Incorrect first run, hence obsoleting.
Comment 30 Andreas Kling 2013-04-12 07:47:12 PDT
> (In reply to comment #24)
> Have attached the results for the Dromeo tests (on Qt (r147518)), for both before and after the patch.

So there's a ~2% regression on the attribute-related tests? Eep. Better than 27% though :)

(In reply to comment #28)
> For the third set, instead of:
>    const AtomicString caseAdjustedName = shouldIgnoreAttributeCase ? name.lower() : name;
> have modified it as:
>    AtomicString caseAdjustedName = name;
>    if (shouldIgnoreAttributeCase)
>         caseAdjustedName = name.lower();
> (avoiding else)
> 
> Would appreciate your thoughts on the same.

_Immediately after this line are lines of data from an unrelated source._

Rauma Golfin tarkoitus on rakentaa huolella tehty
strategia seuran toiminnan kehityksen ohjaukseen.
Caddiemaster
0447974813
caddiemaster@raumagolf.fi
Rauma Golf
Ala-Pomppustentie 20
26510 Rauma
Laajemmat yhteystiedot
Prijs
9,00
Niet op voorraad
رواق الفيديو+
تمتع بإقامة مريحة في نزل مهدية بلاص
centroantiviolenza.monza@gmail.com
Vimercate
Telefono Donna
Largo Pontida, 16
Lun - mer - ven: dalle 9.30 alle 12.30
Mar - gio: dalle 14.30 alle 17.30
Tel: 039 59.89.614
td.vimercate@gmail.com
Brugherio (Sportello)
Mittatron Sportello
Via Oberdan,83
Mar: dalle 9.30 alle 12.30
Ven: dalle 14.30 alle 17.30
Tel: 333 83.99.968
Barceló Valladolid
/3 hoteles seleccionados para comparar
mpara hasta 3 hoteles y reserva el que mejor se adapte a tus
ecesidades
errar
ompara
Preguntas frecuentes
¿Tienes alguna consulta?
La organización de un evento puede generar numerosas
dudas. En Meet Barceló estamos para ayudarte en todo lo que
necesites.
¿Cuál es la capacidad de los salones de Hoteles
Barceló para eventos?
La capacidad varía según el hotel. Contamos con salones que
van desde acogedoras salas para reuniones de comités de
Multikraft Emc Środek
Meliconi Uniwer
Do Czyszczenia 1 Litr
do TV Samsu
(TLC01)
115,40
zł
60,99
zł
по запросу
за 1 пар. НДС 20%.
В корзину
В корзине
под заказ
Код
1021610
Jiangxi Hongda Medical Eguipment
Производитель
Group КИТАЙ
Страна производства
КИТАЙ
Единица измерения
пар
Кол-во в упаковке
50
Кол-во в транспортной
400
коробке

Can we use a const reference here, and avoid the extra ref()/deref()?
Comment 31 Arpita Bahuguna 2013-04-16 06:23:30 PDT
Created attachment 198323 [details]
Updated perf test results on mac
Comment 32 Arpita Bahuguna 2013-04-16 07:14:23 PDT
Hi Kling,

Have posted another set of results, finally (and hopefully) the correct ones this time. :)

The first set (r148010) corresponds to Dromaeo results for a clean build.

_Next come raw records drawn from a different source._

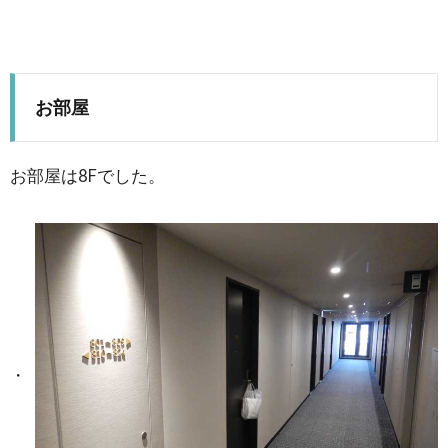
お部屋
お部屋は8Fでした。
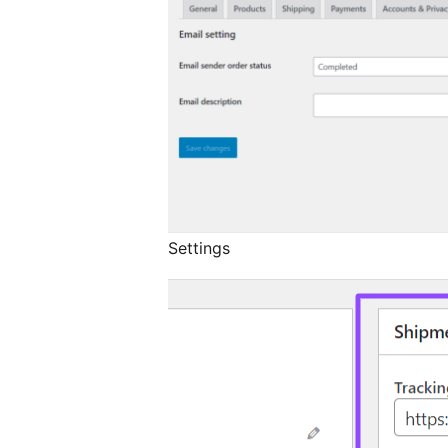
Settings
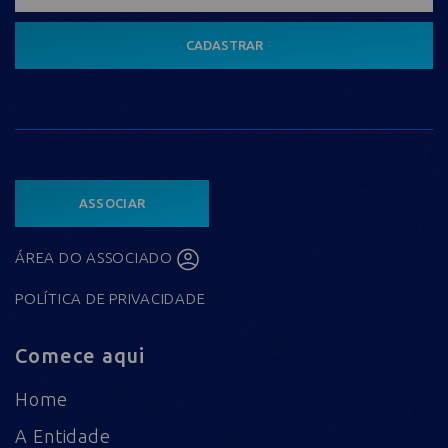
CADASTRAR
ASSOCIAR
ÁREA DO ASSOCIADO
POLÍTICA DE PRIVACIDADE
Comece aqui
Home
A Entidade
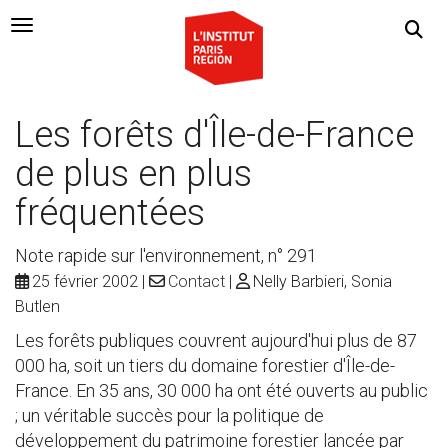
Navigation Toggle
Les forêts d'Île-de-France
de plus en plus
fréquentées
Note rapide sur l'environnement, n° 291
25 février 2002
Contact
Nelly Barbieri, Sonia
Butlen
Les forêts publiques couvrent aujourd'hui plus de 87
000 ha, soit un tiers du domaine forestier d'Île-de-
France. En 35 ans, 30 000 ha ont été ouverts au public
; un véritable succès pour la politique de
développement du patrimoine forestier lancée par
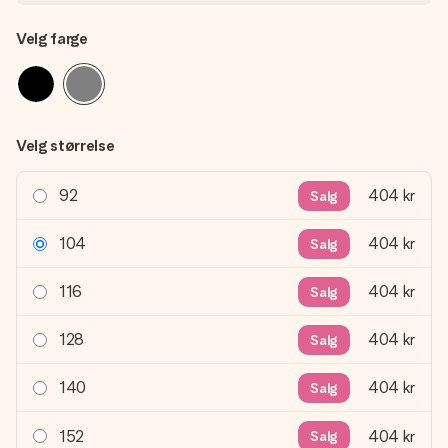
Velg farge
Velg størrelse
92
404 kr
Salg
104
404 kr
Salg
116
404 kr
Salg
128
404 kr
Salg
140
404 kr
Salg
152
404 kr
Salg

The second set (r148010-ternary) corresponds to the following change:
    const AtomicString caseAdjustedName = shouldIgnoreAttributeCase ? name.lower() : name;

The third set (r148010-withIf()) corresponds to the following change:
    AtomicString caseAdjustedName = name;
    if (shouldIgnoreAttributeCase)
         caseAdjustedName = name.lower();
[Considering branch prediction, this should perhaps be a little faster than the previous approach. (??)]

And the last set (r148010-ternaryWithRef) is for:
    const AtomicString& caseAdjustedName = shouldIgnoreAttributeCase ? name.lower() : name;
Surprisingly the last set (with the const ref) deteriorates the performance even more!

The second set (using if() with def initialization) shows an improved performance for most of the cases save for three:
/Dromaeo/jslib-attr-jquery
/Dromaeo/jslib-attr-prototype
/Dromaeo/jslib-modify-prototype
for which there is a marked performance deterioration.

Would appreciate your opinion for these results.
Comment 33 Andreas Kling 2013-04-17 07:38:44 PDT
Comment on attachment 192176 [details]
Patch

Okay, I think this will work as-is. I'm pretty sure that the variations in your test results are noise.
We'll get more stable numbers when this gets tested on the perf bots.
So r=me.
Comment 34 WebKit Commit Bot 2013-04-17 09:13:22 PDT
Comment on attachment 192176 [details]
Patch

Clearing flags on attachment: 192176

Committed r148614: <http://trac.webkit.org/changeset/148614>
Comment 35 WebKit Commit Bot 2013-04-17 09:13:25 PDT
All reviewed patches have been landed.  Closing bug.